If you are impacted by an encampment sweep, you have the right to:

  • At least 24 hours notice before an encampment sweep or removal of a campsite.
  • Notice of the sweep posted at the campsite and on, or near, each tent or other structure that will be removed.
  • Storage of your personal property—including IDs, official documents, tents or tarps, chairs, bicycles, radios and other electronic equipment, medications, photos, medical devices like walkers and wheelchairs, and other valuables—for at least one week.
  • Notice of personal property stored by the City and information about how, exactly, stored property can be claimed, including where the property is stored.

Disability Rights During Sweeps

People with physical and mental health disabilities can request reasonable accommodations during sweeps.

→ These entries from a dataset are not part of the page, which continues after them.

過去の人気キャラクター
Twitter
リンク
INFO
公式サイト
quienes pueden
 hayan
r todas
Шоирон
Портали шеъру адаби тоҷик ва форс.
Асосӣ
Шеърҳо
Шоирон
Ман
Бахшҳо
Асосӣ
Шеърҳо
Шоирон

Reasonable accommodations may include:   

  • Clear and advance communication
  • More time to move or store belongings
  • Getting medication and medical devices returned quickly
  • Keeping medical devices and other mobility aids, like a cane, walker, wheelchair, crutches, brace, sling, or boot.

If you need an accommodation, do these three things:  

  • Ask for a “reasonable accommodation” (it is best to provide a written and verbal request for a reasonable accommodation)
  • State your disability
  • State the reason your disability makes the accommodation necessary. 

Police Encounters

If you are being questioned by police about a criminal matter:

  • Ask “Am I free to go?”
    • If the police officer says yes, then you can leave.
    • If the police officer says no, then clearly demand a lawyer and state that you are invoking your right to remain silent. Say “I am exercising my right to remain silent. I do not consent to any searches. I want to talk to an attorney, and I will not talk to you or answer any questions until my attorney is present.” Then stop talking and remain silent.
  • Do not talk about your immigration status or citizenship with anyone other than your lawyer. 
  • Do not run away from police or physically resist arrest.
  • Truthfully provide your name and birthdate if the police officer is writing you a ticket or other citation.